Jährlich 21 Milliarden Euro

Professor Monika Kellerer, Vorsitzende der Deutschen Diabetes Gesellschaft, nannte die Summe von 21 Milliarden Euro, die pro Jahr in der Bundesrepublik an Krankheitskosten wegen Diabetes ausgegeben würden. „Der Großteil des Geldes muss nicht für die Behandlung von Diabetes selbst, sondern für Folge- und Begleiterkrankungen aufgewandt werden“, fügte Kellerer hinzu.

Zu solchen Folgeerkrankungen zählen nach Einschätzung von Ingrid Dänschel vom Deutschen Hausärzteverband Depressionen bei Diabetikern. „Depressionen müssen mitbehandelt werden“, forderte sie.

Nähe der Schwerpunktpraxen wichtig

„Es nützt nichts, wenn Patienten zwar in Schwerpunktpraxen für Diabetologie gehen, aber ihre Medizin nicht einnehmen.“ Bernd Hagen vom Zentralinstitut für die kassenärztliche Versorgung in Deutschland, berichtete davon, dass Schwerpunktpraxen eine wichtige Rolle bei der Behandlung von Diabetes einnähmen.

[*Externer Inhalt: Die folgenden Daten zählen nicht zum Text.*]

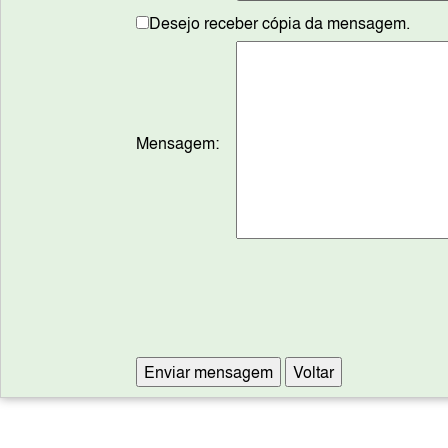
Desejo receber cópia da mensagem.
Mensagem: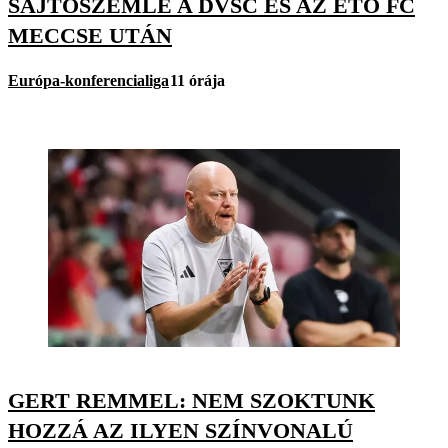
SAJTÓSZEMLE A DVSC ÉS AZ ETO FC
MECCSE UTÁN
Európa-konferencialiga
11 órája
GERT REMMEL: NEM SZOKTUNK
HOZZÁ AZ ILYEN SZÍNVONALÚ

So spiele die Entfernung zu Schwerpunktpraxen in ländlichen Regionen eine Rolle dabei, wie viele Amputationen etwa von Beinen als Folgeerkrankung von Diabetikern erforderlich seien. „Je besser Schwerpunktpraxen erreichbar sind, umso weniger Amputationen sind nötig.“

Prävention bisher vernachlässigt

Erik Bodendieck, Präsident der Sächsischen Landesärztekammer, vermutet, dass „wir uns als Ärzte zu lange auf die Behandlung von Diabetes konzentriert und die Prävention vernachlässigt haben“.

Das bedeute auch, zu einem Patienten mit Diabetes zu sagen: „Du kannst nicht einfach wie bisher Dein Stück Schwarzwälder Kirschtorte essen und dann Insulin nehmen und denken, dass es damit getan ist“.

Bodendieck bemängelte, dass die „Eigenverantwortung bei vielen Patienten“ fehle. „Diabetiker müssen auch zu Änderungen ihres Lebensstils bereit sein“, fügte der 53-Jährige hinzu.